Бывшие секретные агенты, перешедшие на штатные должности «охранников», контактировали в основном с Департаментом полиции напрямую. Горизонтальные связи, явно заметные в случаях с жандармами, здесь отсутствовали.

В итоге у каждого более-менее видного деятеля политической полиции была своя репутация в этой среде и круг знакомств, который влиял на формирование представлений этих деятелей об общественно-политических процессах и на язык описания этих процессов.

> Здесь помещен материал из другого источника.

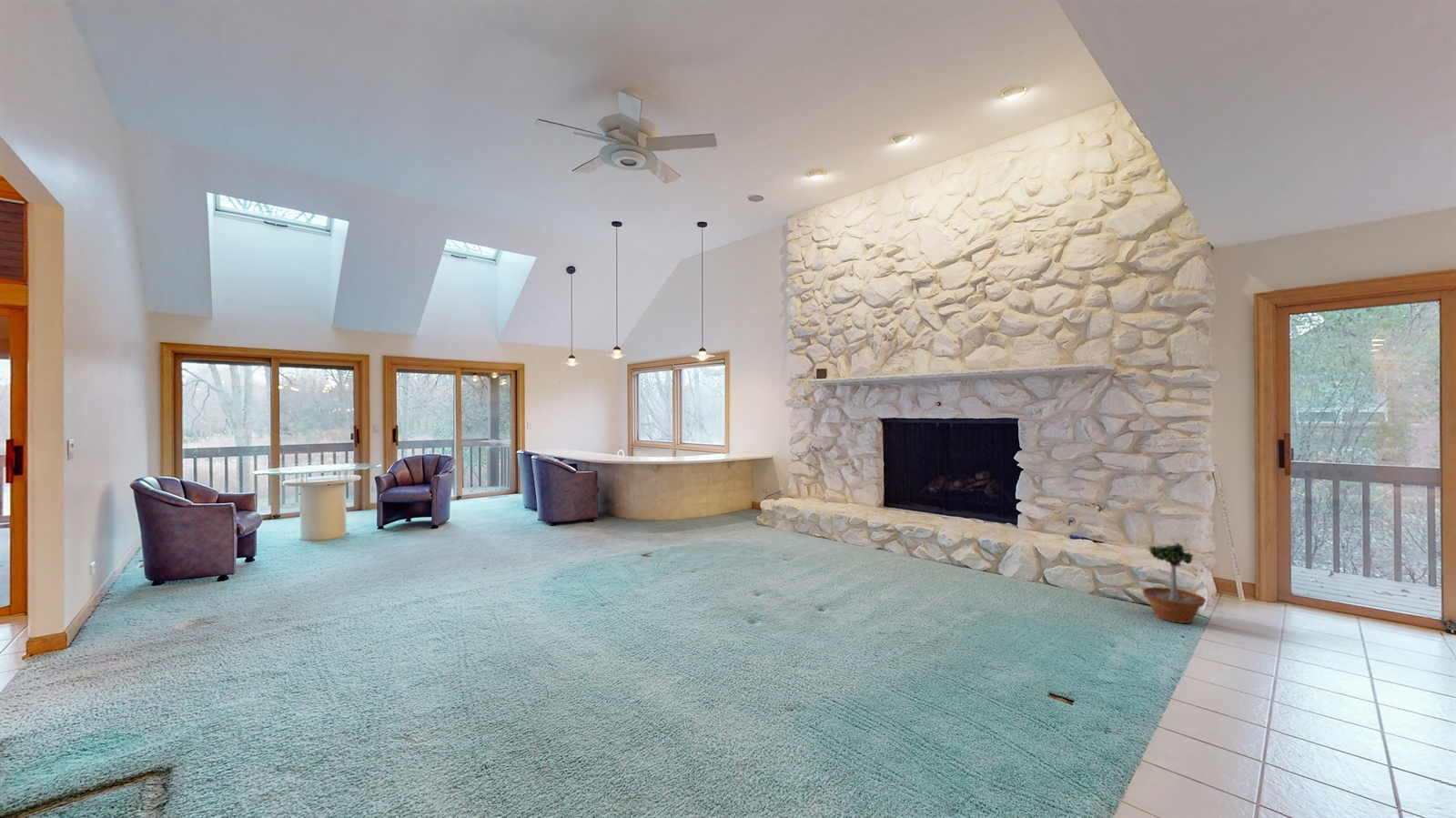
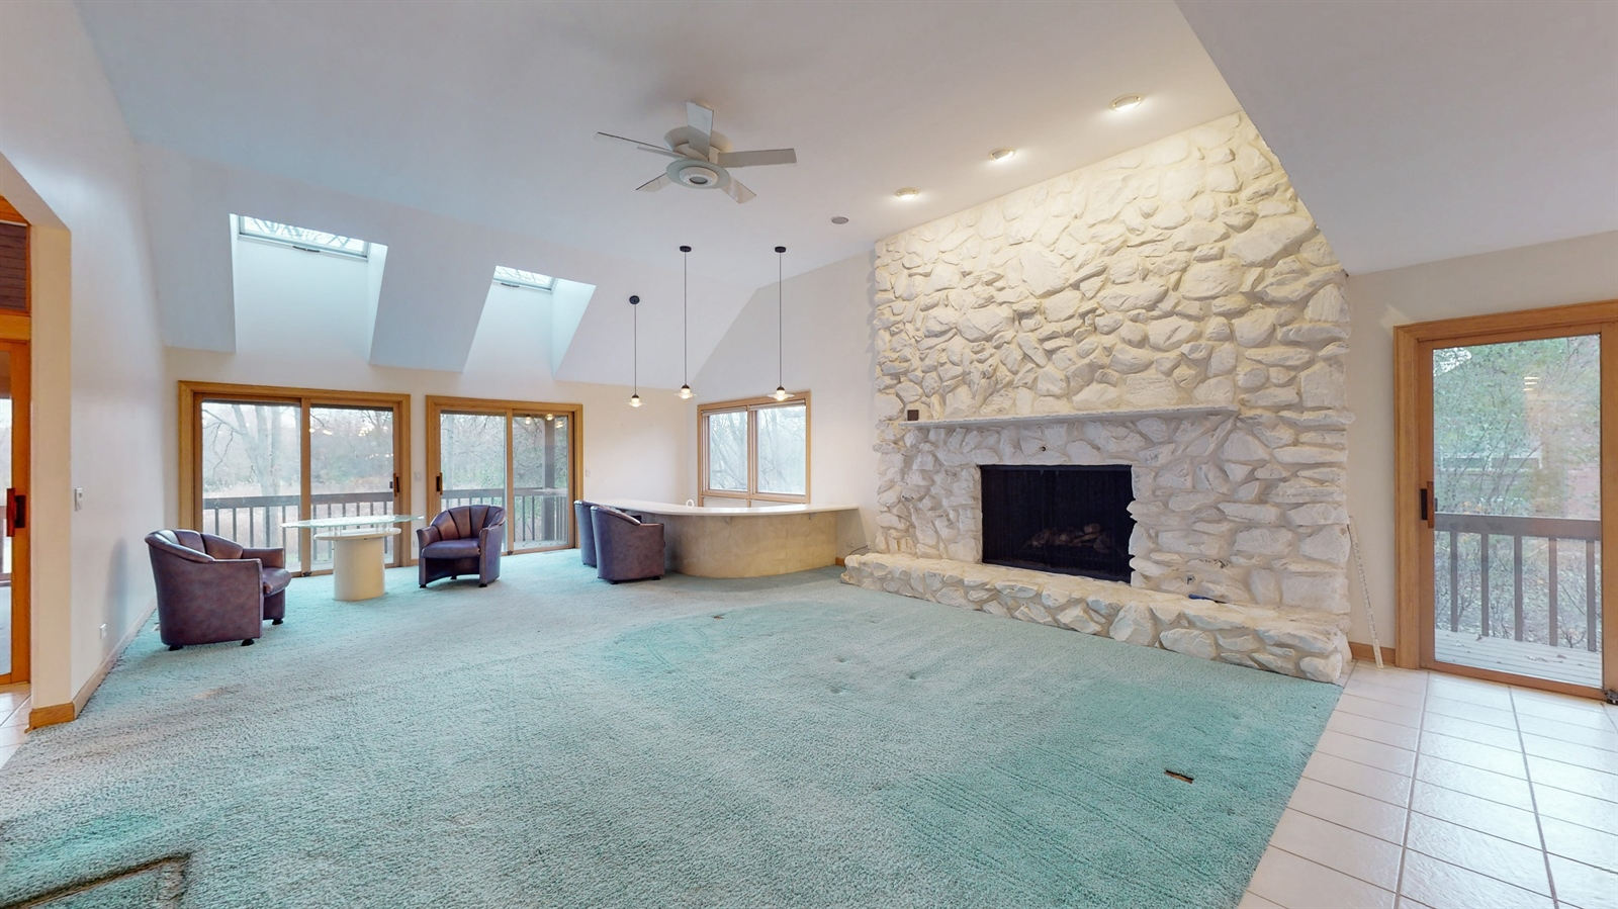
- potted tree [1141,534,1207,624]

Комплексного исследования взаимоотношений деятелей политической полиции не существует, однако есть наиболее известные и «больные» по разным причинам сюжеты, в рамках которых затрагивался данный вопрос. Этот вопрос приобретает особую важность при исследовании языка, а точнее – языков, которыми описывались «либералы» и «либерализм», т.к. в делопроизводственной переписке отражались не только личные и коллективные образы, но и межличностные отношения и представления того или иного автора текста о позиции адресата, т.е. другой стороны заочного «диалога».

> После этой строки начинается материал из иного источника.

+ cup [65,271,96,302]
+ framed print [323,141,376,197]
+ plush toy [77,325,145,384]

В первую очередь тематика личных отношений рассматривалась в литературе в связи с историей так называемой «зубатовщины», а также с историей политической полиции накануне Первой русской революции. Это в чем-то пересекающиеся сюжеты, и персонально, и хронологически, речь идет прежде всего о фигурах С.В. Зубатова и А.А. Лопухина. В отношении остальных деятелей политической полиции сложно говорить о сложившейся историографической репутации, однако в назывном порядке можно отметить некоторые узкие места историографического восприятия отдельных видных чинов сыска.

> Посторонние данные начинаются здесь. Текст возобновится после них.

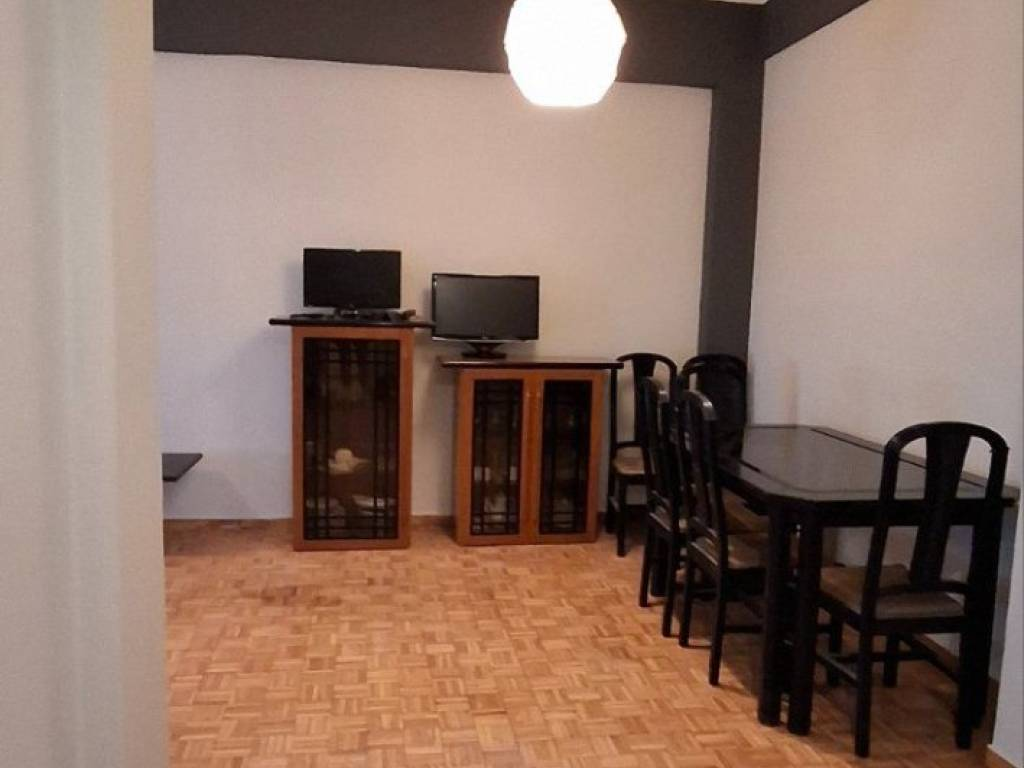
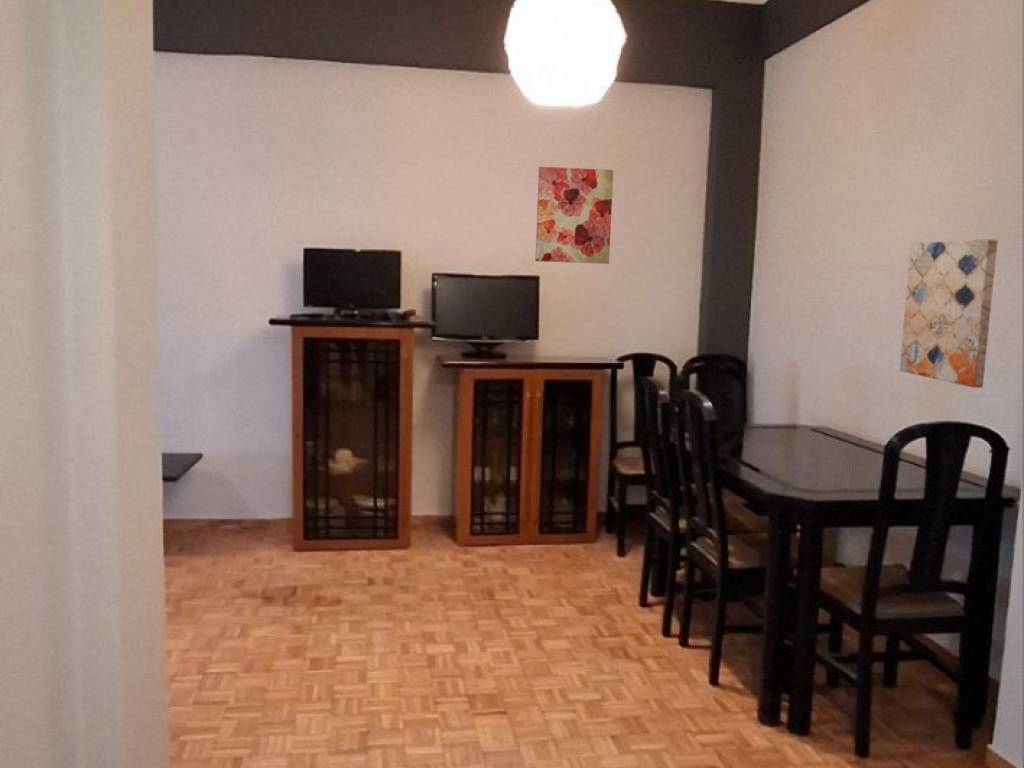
+ wall art [535,166,614,265]
+ wall art [899,238,999,389]
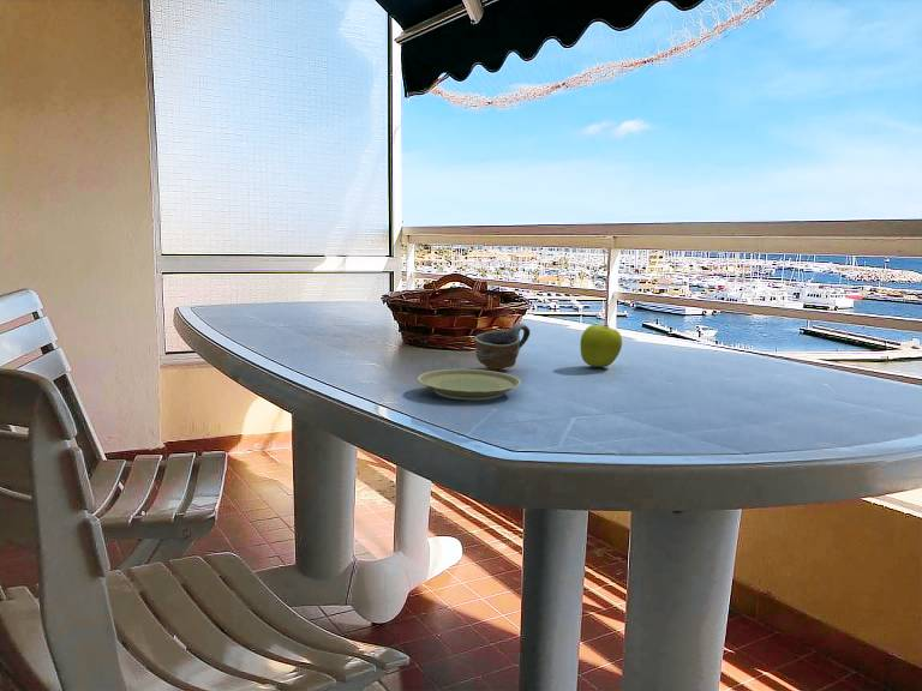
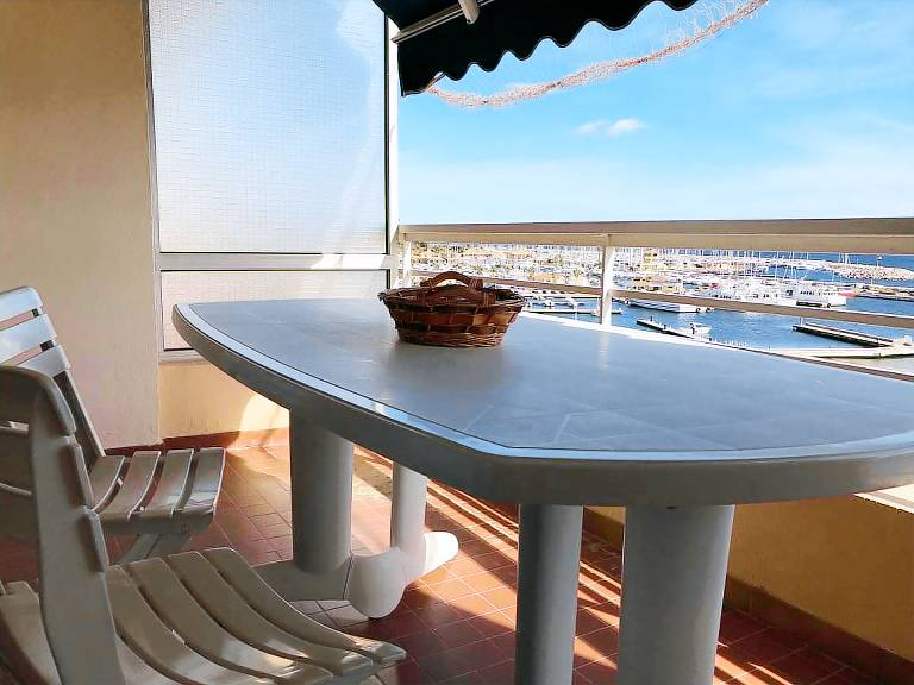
- plate [417,368,522,401]
- cup [473,322,531,371]
- fruit [580,324,623,368]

А.А. Лопухин чаще всего описывается в литературе как выраженный «либерал-законник», связанный обширными родственными и дружескими связями с известными деятелями либерального движения (В.А. Бобринский, П.А. Гейден, Н.Н. Львов, Ю.А. Новосильцев, Д.А. Олсуфьев, В.М. Петрово-Соловово, П.Б. Струве; братья С.Н. и Е.Н. Трубецкие – кузены Лопухина и его друзья)[293 - Небезынтересна дальнейшая биография Лопухина. После увольнения из Департамента Лопухин пытался вступить в Конституционно-демократическую партию, его позиция 1907 г. выглядит типично кадетской. Так, он писал: «Господство демократического принципа может быть обеспечено только взаимодействием участия всего населения, а не одного “мыслящего” общества в законодательстве, распоряжении народными деньгами и контролю над исполнительной властью… Теперь, когда гипноз, в котором мы жили, рассеивается, необходимо признать негодность довода об отсутствии у общественных деятелей административного опыта, и все дела местного управления передать в их руки» (Лопухин А.А. Из итогов служебного опыта. М., 1907. С. 52, 57). В 1908 г. Лопухин выдал В.Л. Бурцеву как секретного сотрудника политического сыска Е. Азефа. Подробнее см.: Островский А.В. Родственные связи А.А. Лопухина; Миндлин А. «Чужие среди своих»: А.А. Лопухин и С.Д. Урусов против государственного антисемитизма. М., 1997. С. 4.]. При этом исследователи сильно разнятся в оценках деятельности Лопухина. Так, А.В. Островский, вопреки распространенному в литературе восторженному мнению, по сути, возложил персонально на этого директора Департамента полиции ответственность за Первую русскую революцию: «Еще предстоит выяснить, было ли это простым совпадением, но пребывание А.А. Лопухина на этом посту ознаменовалось быстрым складыванием политического кризиса в стране»[294 - Островский А.В. Родственные связи А.А. Лопухина (1864–1928) // Из глубины времен. Вып. 6. СПб., 1996. С. 206.].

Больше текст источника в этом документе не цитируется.